Directive
The answer is the first line of the listing and every line after it through the one containing "Rendered at 2001 by 1125 pixels.", exact, with pictures removed.

Supplied material

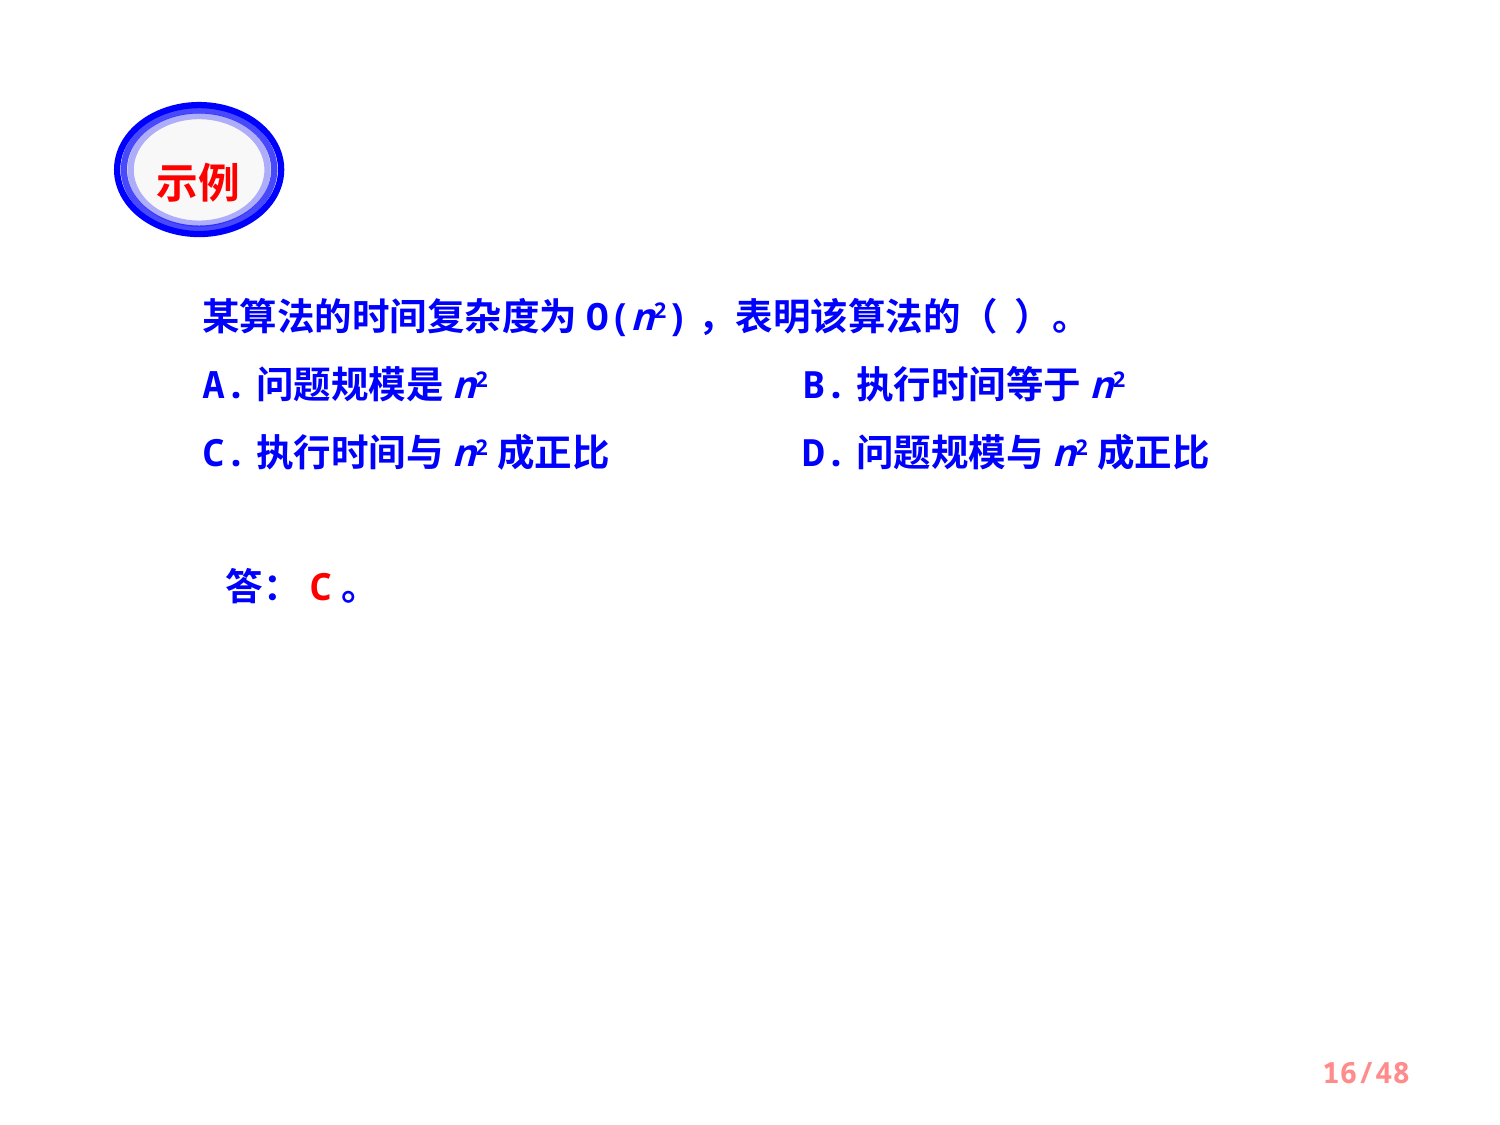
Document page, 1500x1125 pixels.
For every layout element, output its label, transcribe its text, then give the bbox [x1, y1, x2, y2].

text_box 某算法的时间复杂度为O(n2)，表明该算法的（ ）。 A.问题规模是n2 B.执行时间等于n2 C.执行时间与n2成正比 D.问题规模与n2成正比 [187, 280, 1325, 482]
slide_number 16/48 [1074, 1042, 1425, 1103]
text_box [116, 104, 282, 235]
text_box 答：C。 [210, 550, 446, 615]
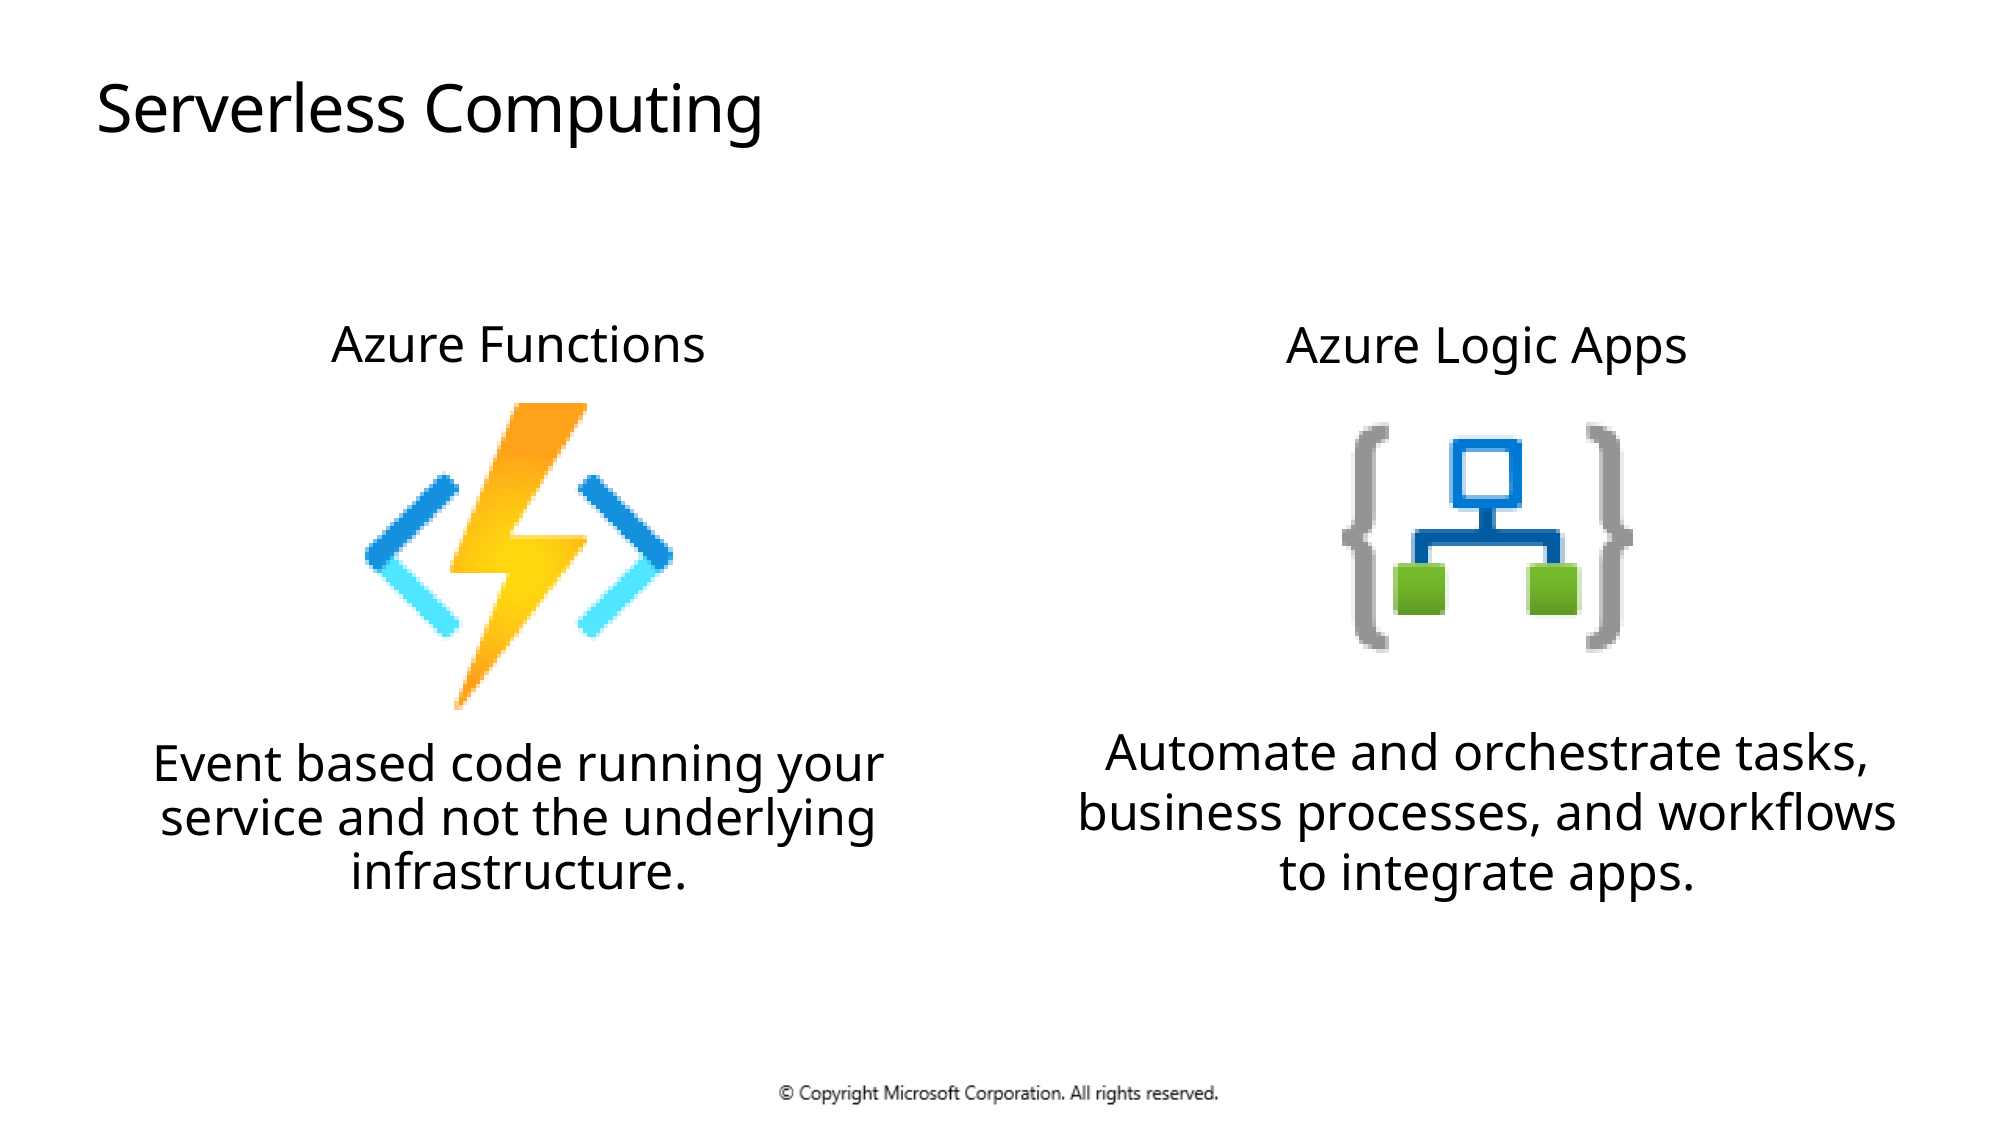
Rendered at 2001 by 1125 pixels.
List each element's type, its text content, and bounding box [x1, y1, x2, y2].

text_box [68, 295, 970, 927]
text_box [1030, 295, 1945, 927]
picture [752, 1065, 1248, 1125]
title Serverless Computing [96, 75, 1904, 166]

Answer area
Document page, 1500x1125 pixels.
For every layout element, output its label, transcribe its text, then give the bbox [x1, y1, x2, y2].

text_box 某算法的时间复杂度为O(n2)，表明该算法的（ ）。 A.问题规模是n2 B.执行时间等于n2 C.执行时间与n2成正比 D.问题规模与n2成正比 [187, 280, 1325, 482]
slide_number 16/48 [1074, 1042, 1425, 1103]
text_box [116, 104, 282, 235]
text_box 答：C。 [210, 550, 446, 615]
Rendered at 2001 by 1125 pixels.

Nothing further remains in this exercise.